Die Cocktails werden nicht nur solide exekutiert, sondern auch sehr effektvoll präsentiert. Der Zen-Cocktail wird beispielsweise auf einem Kästchen mit einem miniaturisierten Kare-san-sui-Garten serviert. Man kann die kleine Schatulle aufziehen, die winzigen Steine, floralen Petitessen und diversen Miniaturen neu arrangieren und mit einem kleinen Rechen filigrane Wellen in den feinen Sand zeichnen.
Schon nach kurzem Studium der klug kuratierten Speisekarte wird klar, dass das TATTU nicht nur mit chinesischen Klassikern wie XO Scallops und Salt`n Pepper Squid auftrumpft, sondern auch mit trendigen Cross-over-Gerichten wie Wagyu-Truffle-Carpaccio oder Yellowtail-Kiwi-Sashimi. Und natürlich findet sich auf der Karte auch noch ein Mock Chicken mit schwarzer Bohnensauce.
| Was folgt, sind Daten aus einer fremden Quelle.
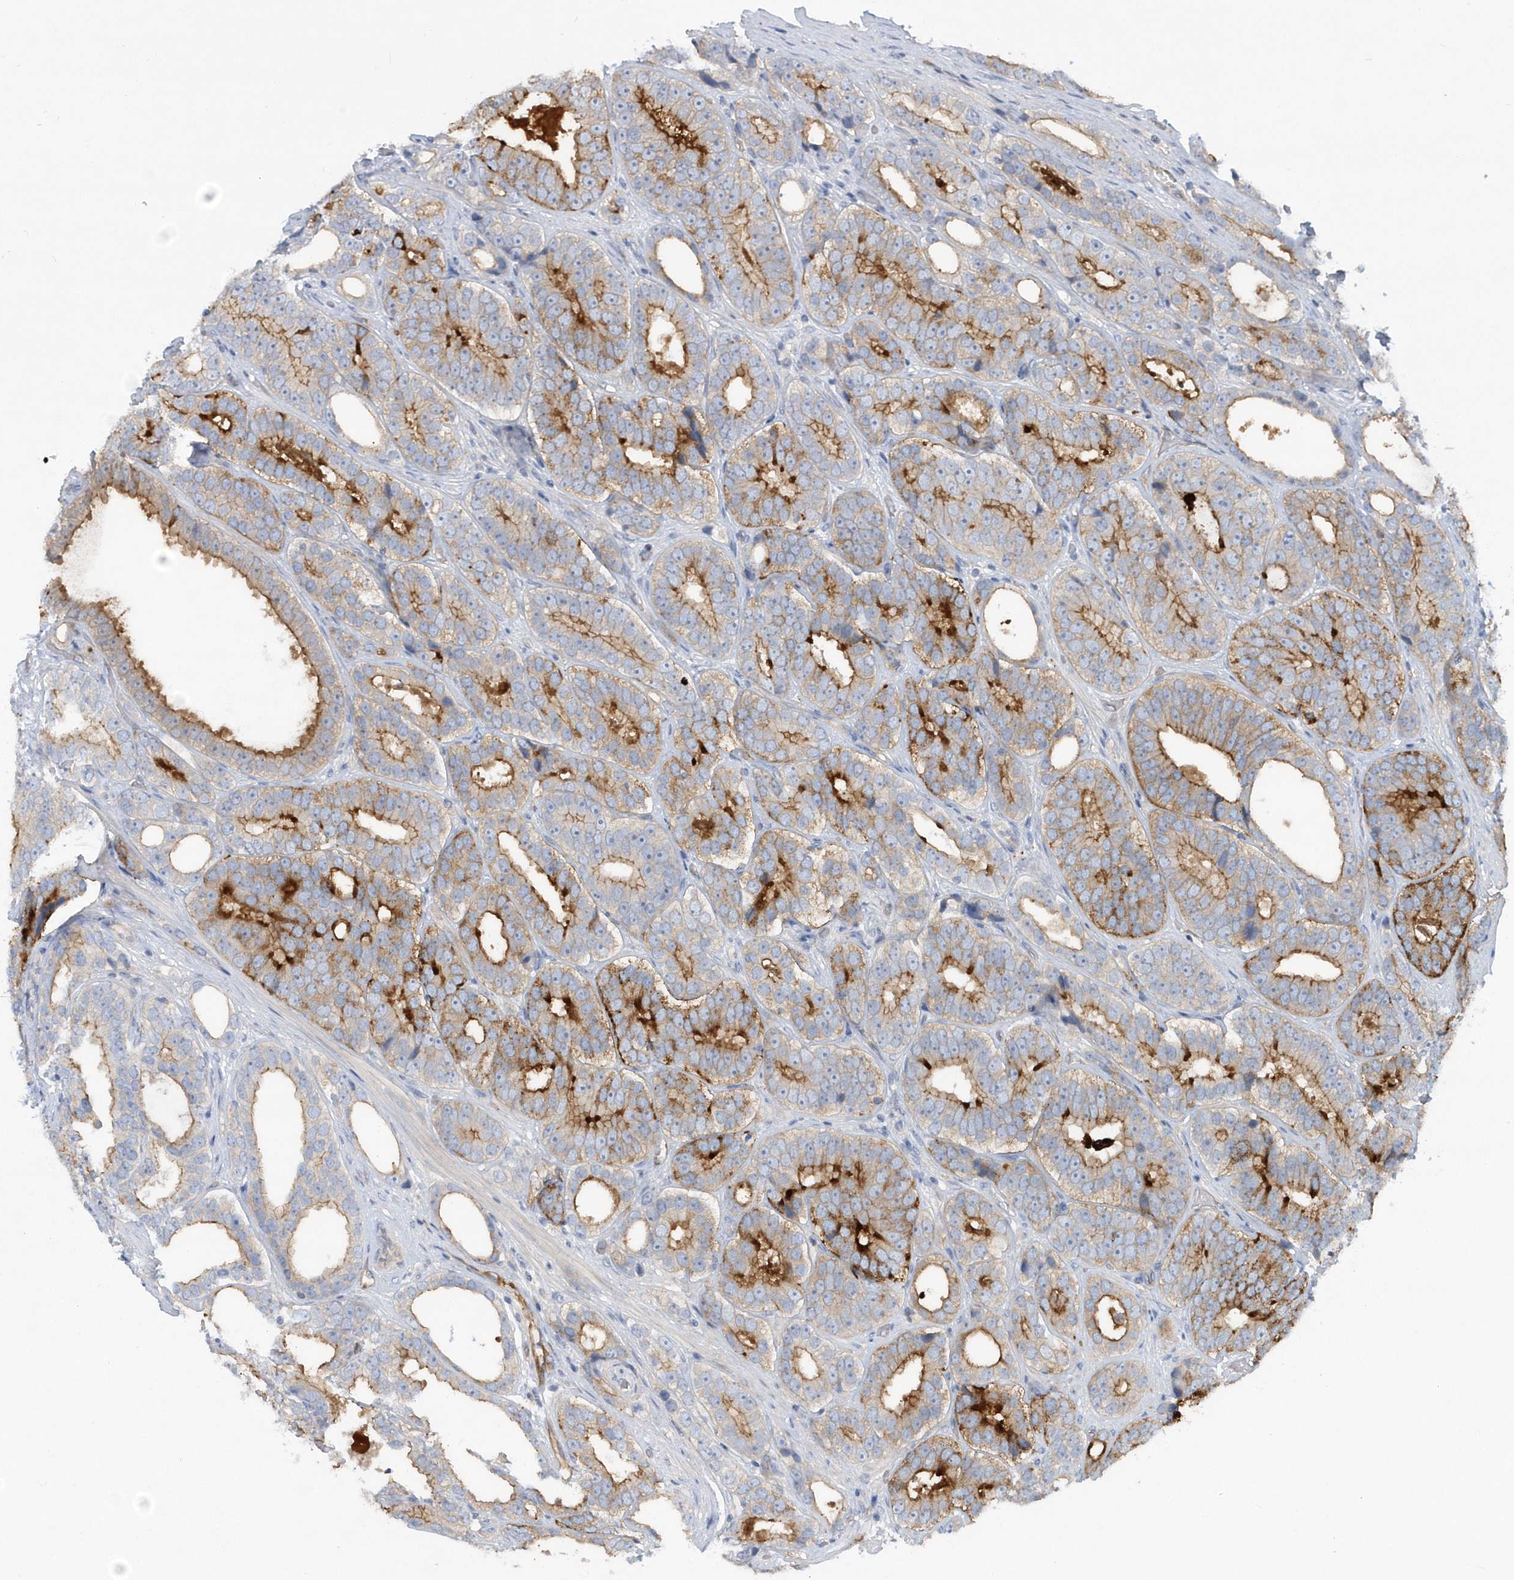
{"staining": {"intensity": "moderate", "quantity": ">75%", "location": "cytoplasmic/membranous"}, "tissue": "prostate cancer", "cell_type": "Tumor cells", "image_type": "cancer", "snomed": [{"axis": "morphology", "description": "Adenocarcinoma, High grade"}, {"axis": "topography", "description": "Prostate"}], "caption": "There is medium levels of moderate cytoplasmic/membranous staining in tumor cells of adenocarcinoma (high-grade) (prostate), as demonstrated by immunohistochemical staining (brown color).", "gene": "RAI14", "patient": {"sex": "male", "age": 56}}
Eine Art von Gericht, das selbstverständlich heutzutage auf keiner coolen Hipster-Karte mehr fehlen darf.
Das TATTU ist wirklich ein exzellenter neuer Upscale-Chinese ohne Fehl und Tadel. Speziell Fans des Post-Yau-HAKKASANS werden mit dem TATTU sicherlich ihre Freude haben. Ansonsten hat das TATTU aber ein Problem. Ab einem Betrag vom circa 500,- Pfund kann man als sparsames Pärchen auch ein romantisches Tête-à-Tête in einem echten Game-Changer-Chinesen wie dem PARK CHINOISE, HUTONG oder MIMI MEI FAIR verbringen.
An dieser Stelle möchten wir Euch noch ein paar kulinarisch Impressionen präsentieren.
Das pikante Tuna Tataki sieht nicht nur exzellent aus, sondern schmeckt auch ganz ausgezeichnet.
Auch das Angry Bird kann die kritische Mook Redaktion spontan überzeugen.
Auch ein paar Potsticker finden sich auf der Karte des TATTU.
Die Sticky Beef Ribs sind ebenfalls ein köstlicher kleiner Crowdpleaser.
Den Geschmack der krossen Tintenfische kann man perfekt an der Optik ablesen.
Auch ein Dessert mit den aktuell sehr angesagten Tapioka-Popping-Bobas findet sich auf der Karte des TATTU.